In clinical trials, randomisation is critical because it ensures comparability between groups and thereby minimises potential bias in the allocation of test treatments. For this reason, a pivotal study supporting the efficacy and safety for marketing approval should be conducted in a randomised controlled manner, as long as such a study is feasible for the target disease or investigational intervention, as the basic foundation of generating quality evidence.

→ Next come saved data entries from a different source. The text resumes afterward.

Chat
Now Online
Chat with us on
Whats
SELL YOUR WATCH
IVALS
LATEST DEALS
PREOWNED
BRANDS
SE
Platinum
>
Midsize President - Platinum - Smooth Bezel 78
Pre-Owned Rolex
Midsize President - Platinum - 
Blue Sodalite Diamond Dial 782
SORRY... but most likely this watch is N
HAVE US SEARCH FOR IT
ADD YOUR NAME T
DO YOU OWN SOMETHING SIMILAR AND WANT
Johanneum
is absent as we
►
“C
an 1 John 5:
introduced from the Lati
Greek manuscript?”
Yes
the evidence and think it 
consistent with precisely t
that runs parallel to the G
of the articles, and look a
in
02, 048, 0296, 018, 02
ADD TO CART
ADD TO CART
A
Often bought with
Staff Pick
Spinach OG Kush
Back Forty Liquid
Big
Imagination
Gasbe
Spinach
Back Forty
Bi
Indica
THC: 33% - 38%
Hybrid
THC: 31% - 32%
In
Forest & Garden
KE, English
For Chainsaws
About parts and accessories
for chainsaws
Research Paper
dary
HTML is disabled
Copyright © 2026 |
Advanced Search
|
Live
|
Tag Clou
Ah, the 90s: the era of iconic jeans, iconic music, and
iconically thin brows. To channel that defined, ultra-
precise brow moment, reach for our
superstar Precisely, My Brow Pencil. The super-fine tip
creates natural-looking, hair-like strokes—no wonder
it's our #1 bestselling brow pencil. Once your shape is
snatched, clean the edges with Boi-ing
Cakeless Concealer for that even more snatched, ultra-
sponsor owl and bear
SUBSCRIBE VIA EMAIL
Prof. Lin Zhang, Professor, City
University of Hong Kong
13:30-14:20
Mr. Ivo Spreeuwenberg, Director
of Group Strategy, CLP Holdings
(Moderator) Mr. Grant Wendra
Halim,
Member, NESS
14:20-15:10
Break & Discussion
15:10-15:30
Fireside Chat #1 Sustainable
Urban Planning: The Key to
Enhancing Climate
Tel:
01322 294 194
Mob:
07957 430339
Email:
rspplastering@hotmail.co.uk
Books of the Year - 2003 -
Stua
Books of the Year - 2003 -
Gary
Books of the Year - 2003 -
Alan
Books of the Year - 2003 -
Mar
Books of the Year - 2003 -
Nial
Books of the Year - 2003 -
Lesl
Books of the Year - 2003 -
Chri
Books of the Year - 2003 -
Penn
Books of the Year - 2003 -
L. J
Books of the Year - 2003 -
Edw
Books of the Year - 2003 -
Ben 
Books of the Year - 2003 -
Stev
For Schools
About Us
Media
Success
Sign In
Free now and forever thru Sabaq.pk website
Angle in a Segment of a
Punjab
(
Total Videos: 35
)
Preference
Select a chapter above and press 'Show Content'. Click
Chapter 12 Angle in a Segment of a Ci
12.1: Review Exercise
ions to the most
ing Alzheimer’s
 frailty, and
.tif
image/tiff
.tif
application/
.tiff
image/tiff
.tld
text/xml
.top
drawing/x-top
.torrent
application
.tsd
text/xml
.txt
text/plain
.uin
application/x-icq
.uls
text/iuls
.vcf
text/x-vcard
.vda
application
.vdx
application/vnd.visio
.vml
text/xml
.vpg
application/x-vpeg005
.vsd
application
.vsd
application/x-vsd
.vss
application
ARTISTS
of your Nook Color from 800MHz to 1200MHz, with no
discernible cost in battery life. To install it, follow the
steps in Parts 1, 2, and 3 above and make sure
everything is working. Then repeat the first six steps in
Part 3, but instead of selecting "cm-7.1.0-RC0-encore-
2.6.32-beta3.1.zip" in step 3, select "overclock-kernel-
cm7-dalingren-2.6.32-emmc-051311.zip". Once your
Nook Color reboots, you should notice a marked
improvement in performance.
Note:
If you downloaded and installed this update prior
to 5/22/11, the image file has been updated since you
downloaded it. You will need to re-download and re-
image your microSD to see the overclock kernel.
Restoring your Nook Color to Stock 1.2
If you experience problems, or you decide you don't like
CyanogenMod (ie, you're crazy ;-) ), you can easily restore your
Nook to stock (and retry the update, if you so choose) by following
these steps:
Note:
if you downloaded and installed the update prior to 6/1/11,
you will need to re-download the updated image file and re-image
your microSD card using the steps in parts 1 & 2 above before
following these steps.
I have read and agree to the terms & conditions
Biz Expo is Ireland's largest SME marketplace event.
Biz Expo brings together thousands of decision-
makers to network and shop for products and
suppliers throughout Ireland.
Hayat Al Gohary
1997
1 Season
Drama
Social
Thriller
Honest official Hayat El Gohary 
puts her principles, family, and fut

Yasuhiro Fujiwara, chief executive, PMDA

However, in cases when a randomised controlled trial cannot be conducted because of the limited patient population for rare diseases or other reasons, the PMDA has been making good use of RWD/RWE for regulatory decision-making.

 

For example, PMDA has implemented the following practices to obtain the pivotal justification for efficacy and safety: a comparison between the data from an uncontrolled study and the data from an observational study on the natural history as an external control, using objective endpoints such as survival rate; and a comparison between the data from an uncontrolled study and the data in patients who met the inclusion criteria at the site participating in the concerned study but did not receive the test treatment.

 

Nevertheless, there are diseases with unmet medical needs for which drugs, medical devices, and regenerative medical products have still not been developed owing in part to their extremely limited patient population. In response, the MHLW and the PMDA have endeavored to further promote RWD utilisation, especially for early patient access to orphan products, for marketing applications or applications based on results of post-marketing re-examination/use evaluations or re-evaluations of drugs, medical devices, and regenerative medical products.

 

For example, the PMDA published guidelines for conducting pharmaco-epidemiological studies with medical information databases in drug safety assessments in 2014 and developed points to consider for ensuring the reliability of post-marketing database studies for drugs in 2018.

 

Moreover, the revised “Japan Revitalization Strategy” in 2015 adopted by the Cabinet (Cabinet decision on June 30, 2015) promoted the use of novel clinical development methodologies, more specifically by creating the clinical innovation network project to establish an infrastructure for clinical development based on the disease registry information. Since then, the PMDA has worked to promote the clinical innovation network project in collaboration with academia, the MHLW, and the Japan Agency for Medical Research and Development for the further utilisation of registries in drug development. With reference to the need for utilising registries, including disease registries and product registries in drug development in cases where traditional randomised clinical trials are not feasible (such as for orphan drugs), the PMDA developed two guidelines about basic principles for utilising registries for applications and points to consider for ensuring the reliability of registry data for applications in March 2021.

 

These two guidelines apply to cases where registry data are mainly utilised in clinical study documents included in the application or notification (approval application, applications for re-examination/interim evaluation inspection/use-results evaluation, application for re-evaluation, application after conditional and time-limited approval, revision of package insert) for drugs, medical devices, and regenerative medical products submitted in accordance with the Pharmaceuticals and Medical Devices Act.